Dr. Gerland and other members of the United Nations have been collaborating to improve maternity outcomes and have come to the very reasonable conclusion that to make any sort of appreciable impact on our cultural deficiencies and disparities, it is imperative that we focus on human development-namely improving birth outcomes and in turn, life expectancy and quality of life. Their major focuses are:

  1. Confronting family poverty
  2. Ensuring work-family balance
  3. Advancing social integration
  4. Inter-generational solidarity

This is all well and good, but what does this mean for Mamas on Bedrest exactly???

  1. It means empowering mamas about what they can do to feel safe, secure and healthy during pregnancy.
  2. It means empowering mamas to provide safe, secure environments for their babies to develop and grow-both in utero and externally. We have to remember, whatever mama is experiencing during her pregnancy, her baby is also experiencing. As much as possible, we want those experiences to be peaceful and to have positive impacts on baby’s growth and development.
  3. It means working with both parents in the pre-conception and prenatal periods to foster healthy relationships, ones in which as much as possible both parents stay connected (not necessarily married) and involved in the lifelong growth and development of the baby.

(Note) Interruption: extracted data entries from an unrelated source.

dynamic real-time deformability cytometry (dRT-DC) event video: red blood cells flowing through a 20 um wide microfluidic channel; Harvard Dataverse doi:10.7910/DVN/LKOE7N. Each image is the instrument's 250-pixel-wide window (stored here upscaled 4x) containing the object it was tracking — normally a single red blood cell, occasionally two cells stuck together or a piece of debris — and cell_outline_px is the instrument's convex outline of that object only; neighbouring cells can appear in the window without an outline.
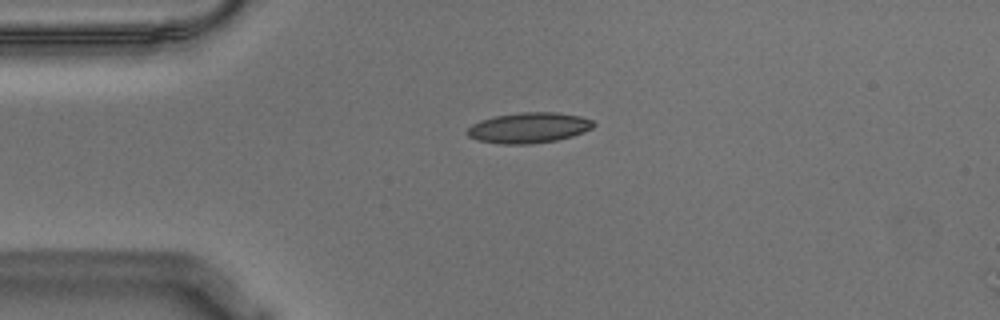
{"species": "Egyptian fruit bat (a non-hibernating species)", "species_latin": "Rousettus aegyptiacus", "temperature_condition": "warm", "stored_images_in_passage": 3, "camera_frame_rate_fps": 3000, "um_per_image_px": 0.085, "animal": {"sex": "male"}, "frame": {"image": 1, "passage_image": 1, "time_ms": 0.0, "image_size_px": [1000, 320], "cell_outline_px": [[596, 124], [592, 128], [572, 136], [556, 140], [528, 144], [500, 144], [476, 140], [468, 136], [464, 132], [472, 124], [480, 120], [496, 116], [520, 112], [556, 112], [580, 116], [592, 120]], "centroid_in_image_um": [44.91, 10.86], "position_along_channel_um": 40.1, "area_um2": 22.48}}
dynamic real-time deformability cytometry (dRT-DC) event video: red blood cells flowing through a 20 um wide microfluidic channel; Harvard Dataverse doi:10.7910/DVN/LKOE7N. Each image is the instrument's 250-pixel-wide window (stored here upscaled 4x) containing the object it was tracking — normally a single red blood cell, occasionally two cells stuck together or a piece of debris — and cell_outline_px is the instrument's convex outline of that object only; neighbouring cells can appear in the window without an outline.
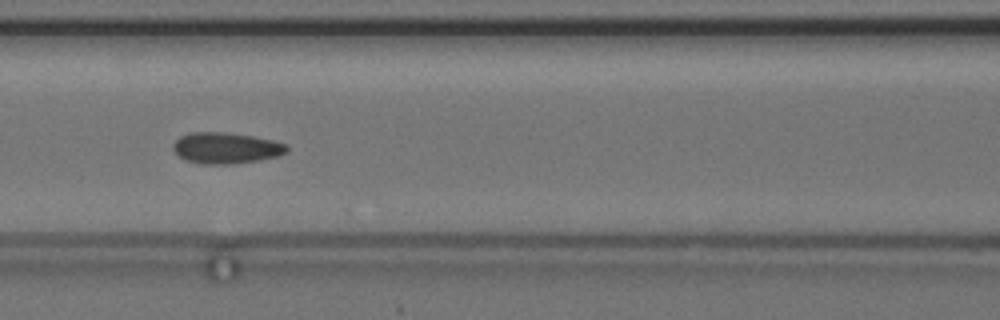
{"species": "common noctule bat (a hibernating species)", "species_latin": "Nyctalus noctula", "temperature_condition": "cold", "stored_images_in_passage": 37, "camera_frame_rate_fps": 3000, "um_per_image_px": 0.085, "animal": {"sex": "female", "body_mass_g": 24.6, "forearm_length_mm": 56.2}, "frame": {"image": 1, "passage_image": 11, "time_ms": 3.333, "image_size_px": [1000, 320], "cell_outline_px": [[288, 152], [276, 156], [260, 160], [232, 164], [200, 164], [184, 160], [172, 148], [172, 144], [180, 136], [192, 132], [224, 132], [252, 136], [272, 140], [288, 144]], "centroid_in_image_um": [19.2, 12.58], "position_along_channel_um": 147.4, "area_um2": 20.69}, "authors_computed_cell_mechanics": {"area_um2": 20.1722, "velocity_mm_per_s": 3.6337, "shape_relaxation_time_tau1_ms": null, "shape_relaxation_time_tau2_ms": 1.7021, "deformation_change_tau1": null, "deformation_change_tau2": 0.0725}}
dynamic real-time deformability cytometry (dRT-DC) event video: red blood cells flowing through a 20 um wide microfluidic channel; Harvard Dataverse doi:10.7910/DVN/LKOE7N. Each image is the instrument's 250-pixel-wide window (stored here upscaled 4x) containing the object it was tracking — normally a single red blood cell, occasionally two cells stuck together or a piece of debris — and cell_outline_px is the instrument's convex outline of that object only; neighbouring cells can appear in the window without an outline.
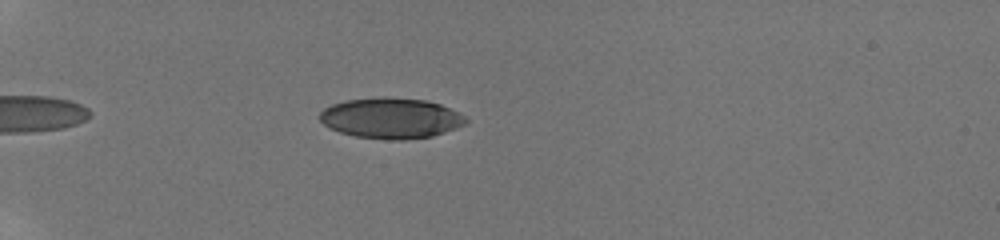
{"species": "human", "species_latin": "Homo sapiens", "temperature_condition": "room temperature", "stored_images_in_passage": 10, "camera_frame_rate_fps": 3000, "um_per_image_px": 0.085, "donor": {"sex": "male"}, "frame": {"image": 1, "passage_image": 8, "time_ms": 2.0, "image_size_px": [1000, 240], "cell_outline_px": [[468, 120], [464, 124], [456, 128], [432, 136], [404, 140], [388, 140], [356, 136], [340, 132], [328, 128], [320, 120], [320, 112], [324, 108], [332, 104], [348, 100], [380, 96], [384, 96], [424, 100], [440, 104], [464, 116]], "centroid_in_image_um": [33.2, 10.04], "position_along_channel_um": 51.8, "area_um2": 34.51}}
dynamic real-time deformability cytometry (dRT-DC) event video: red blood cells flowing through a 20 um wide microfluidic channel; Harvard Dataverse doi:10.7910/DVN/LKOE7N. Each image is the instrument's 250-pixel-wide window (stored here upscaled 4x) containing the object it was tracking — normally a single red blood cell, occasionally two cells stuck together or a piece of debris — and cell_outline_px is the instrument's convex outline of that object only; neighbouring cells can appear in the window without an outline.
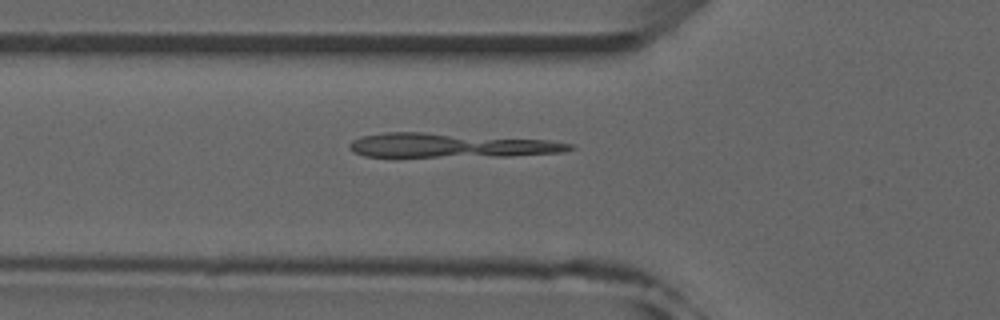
{"species": "common noctule bat (a hibernating species)", "species_latin": "Nyctalus noctula", "temperature_condition": "room temperature", "stored_images_in_passage": 35, "camera_frame_rate_fps": 3000, "um_per_image_px": 0.085, "animal": {"sex": "male", "forearm_length_mm": 52.5}, "frame": {"image": 1, "passage_image": 10, "time_ms": 3.0, "image_size_px": [1000, 320], "cell_outline_px": [[576, 148], [564, 152], [508, 156], [396, 160], [364, 156], [348, 148], [348, 144], [352, 140], [360, 136], [384, 132], [424, 132], [548, 140], [572, 144]], "centroid_in_image_um": [38.17, 12.41], "position_along_channel_um": 87.6, "area_um2": 33.12}}
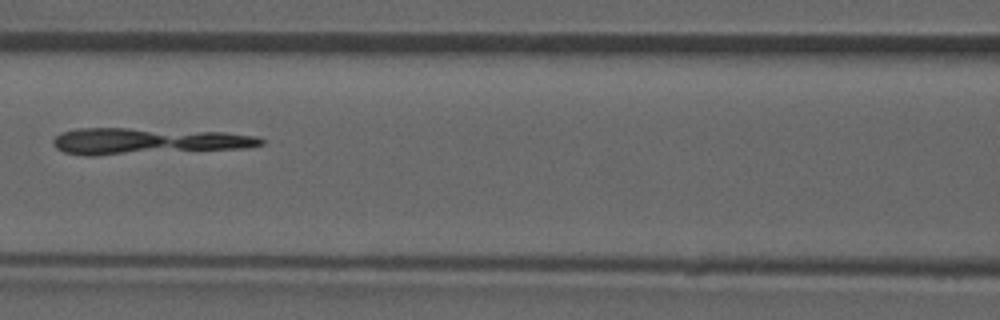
{"frame": {"image": 2, "passage_image": 15, "time_ms": 4.667, "image_size_px": [1000, 320], "cell_outline_px": [[264, 144], [248, 148], [96, 156], [84, 156], [64, 152], [56, 148], [52, 144], [52, 140], [60, 132], [76, 128], [128, 128], [224, 132], [260, 136], [264, 140]], "centroid_in_image_um": [12.54, 12.0], "position_along_channel_um": 154.1, "area_um2": 32.48}}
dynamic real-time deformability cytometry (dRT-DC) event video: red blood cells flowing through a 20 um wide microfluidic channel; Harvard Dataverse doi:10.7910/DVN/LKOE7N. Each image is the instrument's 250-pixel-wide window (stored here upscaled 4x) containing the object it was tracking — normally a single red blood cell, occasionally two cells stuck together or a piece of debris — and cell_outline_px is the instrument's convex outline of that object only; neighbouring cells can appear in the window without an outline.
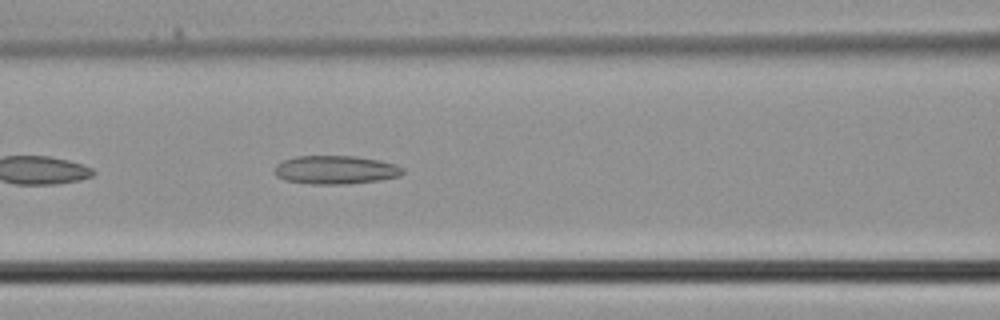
{"species": "common noctule bat (a hibernating species)", "species_latin": "Nyctalus noctula", "temperature_condition": "cold", "stored_images_in_passage": 37, "camera_frame_rate_fps": 3000, "um_per_image_px": 0.085, "animal": {"sex": "male", "body_mass_g": 21.5, "forearm_length_mm": 52.0}, "frame": {"image": 1, "passage_image": 15, "time_ms": 4.667, "image_size_px": [1000, 320], "cell_outline_px": [[404, 172], [400, 176], [380, 180], [340, 184], [312, 184], [284, 180], [276, 176], [276, 164], [284, 160], [296, 156], [356, 156], [380, 160], [404, 168]], "centroid_in_image_um": [28.52, 14.43], "position_along_channel_um": 138.1, "area_um2": 21.15}}
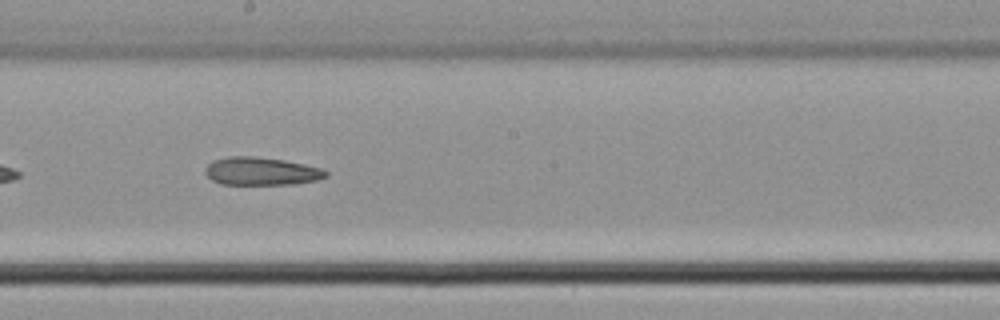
{"frame": {"image": 2, "passage_image": 20, "time_ms": 6.333, "image_size_px": [1000, 320], "cell_outline_px": [[328, 176], [316, 180], [292, 184], [220, 184], [212, 180], [204, 172], [204, 168], [212, 160], [228, 156], [252, 156], [284, 160], [304, 164], [320, 168], [328, 172]], "centroid_in_image_um": [22.17, 14.55], "position_along_channel_um": 226.0, "area_um2": 19.65}}
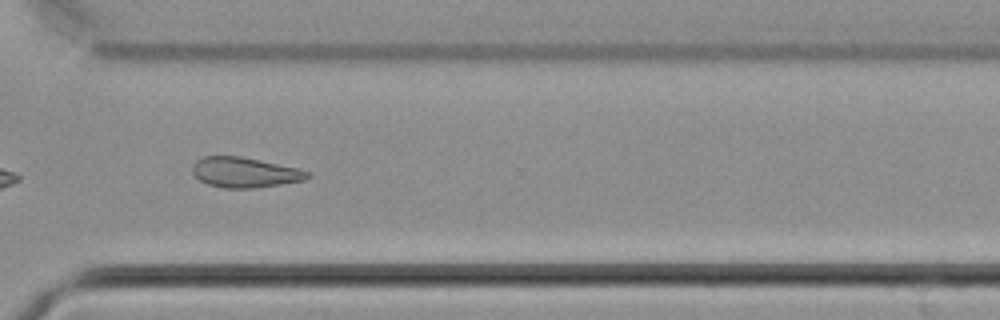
{"frame": {"image": 3, "passage_image": 27, "time_ms": 8.667, "image_size_px": [1000, 320], "cell_outline_px": [[312, 176], [304, 180], [256, 188], [224, 188], [208, 184], [200, 180], [192, 172], [192, 164], [196, 160], [204, 156], [240, 156], [296, 168], [312, 172]], "centroid_in_image_um": [20.8, 14.65], "position_along_channel_um": 349.8, "area_um2": 20.17}}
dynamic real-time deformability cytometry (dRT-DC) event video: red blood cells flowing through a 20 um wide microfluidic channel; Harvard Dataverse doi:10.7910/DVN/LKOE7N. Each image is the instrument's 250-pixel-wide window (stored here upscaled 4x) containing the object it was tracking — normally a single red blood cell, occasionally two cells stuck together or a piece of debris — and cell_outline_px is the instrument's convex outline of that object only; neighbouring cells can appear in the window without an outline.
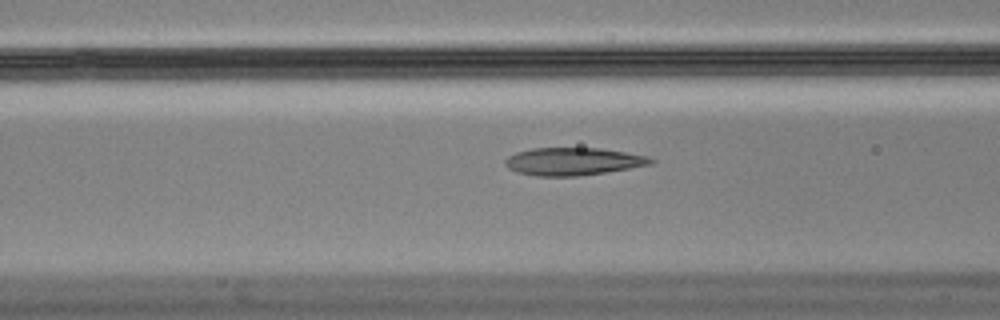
{"species": "Egyptian fruit bat (a non-hibernating species)", "species_latin": "Rousettus aegyptiacus", "temperature_condition": "cold", "stored_images_in_passage": 12, "camera_frame_rate_fps": 3000, "um_per_image_px": 0.085, "animal": {"sex": "male"}, "frame": {"image": 1, "passage_image": 10, "time_ms": 3.0, "image_size_px": [1000, 320], "cell_outline_px": [[656, 160], [652, 164], [604, 172], [576, 176], [536, 176], [516, 172], [508, 168], [504, 164], [504, 160], [508, 156], [516, 152], [532, 148], [600, 148], [648, 156]], "centroid_in_image_um": [48.67, 13.72], "position_along_channel_um": 117.9, "area_um2": 23.41}}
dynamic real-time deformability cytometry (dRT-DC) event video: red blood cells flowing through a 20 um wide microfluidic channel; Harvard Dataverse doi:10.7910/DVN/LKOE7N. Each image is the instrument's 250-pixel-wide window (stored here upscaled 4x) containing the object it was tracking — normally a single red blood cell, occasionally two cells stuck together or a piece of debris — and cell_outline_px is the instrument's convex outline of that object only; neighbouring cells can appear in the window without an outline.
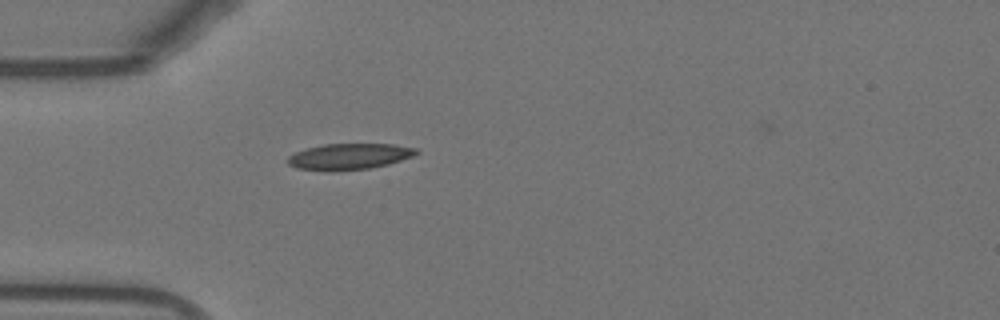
{"species": "Egyptian fruit bat (a non-hibernating species)", "species_latin": "Rousettus aegyptiacus", "temperature_condition": "warm", "stored_images_in_passage": 27, "camera_frame_rate_fps": 3000, "um_per_image_px": 0.085, "animal": {"sex": "female"}, "frame": {"image": 1, "passage_image": 1, "time_ms": 0.0, "image_size_px": [1000, 320], "cell_outline_px": [[420, 152], [412, 156], [388, 164], [368, 168], [296, 168], [288, 164], [288, 156], [296, 152], [308, 148], [324, 144], [392, 144], [416, 148]], "centroid_in_image_um": [29.75, 13.25], "position_along_channel_um": 55.3, "area_um2": 18.44}}
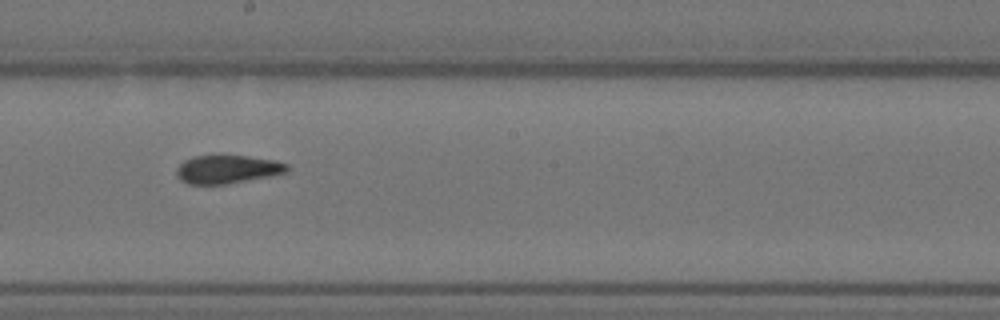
{"frame": {"image": 2, "passage_image": 15, "time_ms": 4.667, "image_size_px": [1000, 320], "cell_outline_px": [[292, 168], [288, 172], [272, 176], [228, 184], [188, 184], [180, 180], [176, 176], [176, 168], [184, 160], [192, 156], [212, 152], [248, 156], [276, 160], [288, 164]], "centroid_in_image_um": [19.33, 14.34], "position_along_channel_um": 228.9, "area_um2": 19.36}}
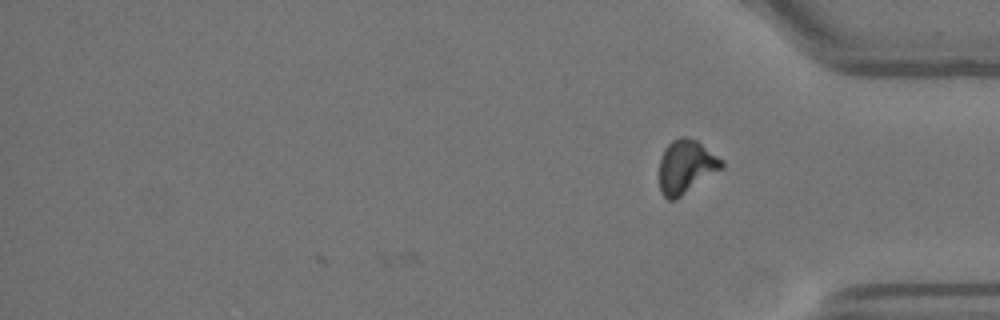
{"frame": {"image": 3, "passage_image": 27, "time_ms": 8.667, "image_size_px": [1000, 320], "cell_outline_px": [[724, 168], [676, 200], [668, 200], [660, 192], [660, 160], [664, 148], [672, 140], [680, 136], [684, 136], [696, 140], [724, 160]], "centroid_in_image_um": [58.33, 14.18], "position_along_channel_um": 376.9, "area_um2": 19.71}, "authors_computed_cell_mechanics": {"area_um2": 19.1318, "velocity_mm_per_s": 3.8413, "shape_relaxation_time_tau1_ms": null, "shape_relaxation_time_tau2_ms": 1.2582, "deformation_change_tau1": null, "deformation_change_tau2": 0.0886}}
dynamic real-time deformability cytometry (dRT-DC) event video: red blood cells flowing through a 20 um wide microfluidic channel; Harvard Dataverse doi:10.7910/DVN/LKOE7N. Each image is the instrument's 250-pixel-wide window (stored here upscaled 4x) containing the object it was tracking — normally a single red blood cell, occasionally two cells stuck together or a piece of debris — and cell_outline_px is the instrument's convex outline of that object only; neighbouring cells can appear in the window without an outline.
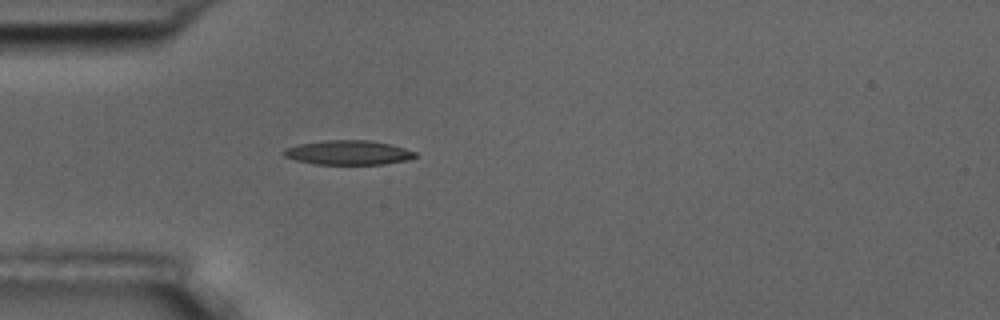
{"species": "common noctule bat (a hibernating species)", "species_latin": "Nyctalus noctula", "temperature_condition": "room temperature", "stored_images_in_passage": 1, "camera_frame_rate_fps": 3000, "um_per_image_px": 0.085, "animal": {"sex": "male", "body_mass_g": 17.5, "forearm_length_mm": 52.3}, "frame": {"image": 1, "passage_image": 1, "time_ms": 0.0, "image_size_px": [1000, 320], "cell_outline_px": [[416, 156], [404, 160], [384, 164], [316, 164], [296, 160], [284, 156], [280, 152], [284, 148], [300, 144], [328, 140], [368, 140], [388, 144], [404, 148], [416, 152]], "centroid_in_image_um": [29.55, 12.97], "position_along_channel_um": 55.5, "area_um2": 18.44}}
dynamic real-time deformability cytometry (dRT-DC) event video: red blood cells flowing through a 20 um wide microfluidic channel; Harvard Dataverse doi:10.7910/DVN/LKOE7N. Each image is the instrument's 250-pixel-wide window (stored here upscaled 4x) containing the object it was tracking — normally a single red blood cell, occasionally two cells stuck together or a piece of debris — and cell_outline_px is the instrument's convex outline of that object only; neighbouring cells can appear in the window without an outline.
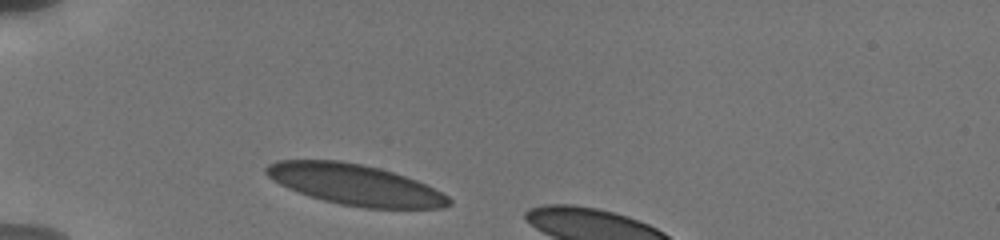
{"species": "human", "species_latin": "Homo sapiens", "temperature_condition": "cold", "stored_images_in_passage": 4, "camera_frame_rate_fps": 3000, "um_per_image_px": 0.085, "donor": {"sex": "male"}, "frame": {"image": 1, "passage_image": 1, "time_ms": 0.0, "image_size_px": [1000, 240], "cell_outline_px": [[452, 204], [444, 208], [364, 208], [340, 204], [324, 200], [288, 188], [272, 180], [264, 172], [264, 168], [268, 164], [276, 160], [340, 160], [380, 168], [416, 180], [448, 196], [452, 200]], "centroid_in_image_um": [30.17, 15.69], "position_along_channel_um": 54.8, "area_um2": 43.12}}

Mamas, We already know so much of this! We know what it’s like for our families to face financial challenges because we go on bed rest and are not paid while we are not working. We know what it’s like to lose a job because we go on bed rest! We know what it is like to have to choose to nurture our children on bed rest in lieu of pursuing a career. We know what it is like to try to navigate bed rest without the support of family. We could (wo)man these panels ourselves and give birds eye views of what life is like when we don’t have the resources necessary for a peaceful pregnancies. And while all of you are welcome to step up in support of the Global Prenatal Initiative, I am stepping in and stepping up on behalf of high risk pregnant women, the Mamas on Bedrest. Stepping into this community of global prenatal health workers, it is my intention to not only represent Mamas on Bedrest but to also be your eyes, your ears and most importantly-YOUR VOICE! This is the chance for our voices to be heard, for our stories to be told and for the management of high risk pregnancies to be evaluated and changed as necessary to suit the needs of Mamas on Bedrest. I am counting on you all to speak up! I am counting on you all to tell me exactly what you needed when you were on bed rest; what would have made bed rest bearable and more successful. In return, I will relay your thoughts and request to my colleagues in the association, as well as to the pertinent United Nations sub-committees on human growth, development and overall well being.

The time has come, Mamas! We have the chance to change the course of prenatal care and birth outcomes for generations to come! Most importantly, we have the chance to make much needed changes in the care of high risk pregnancy!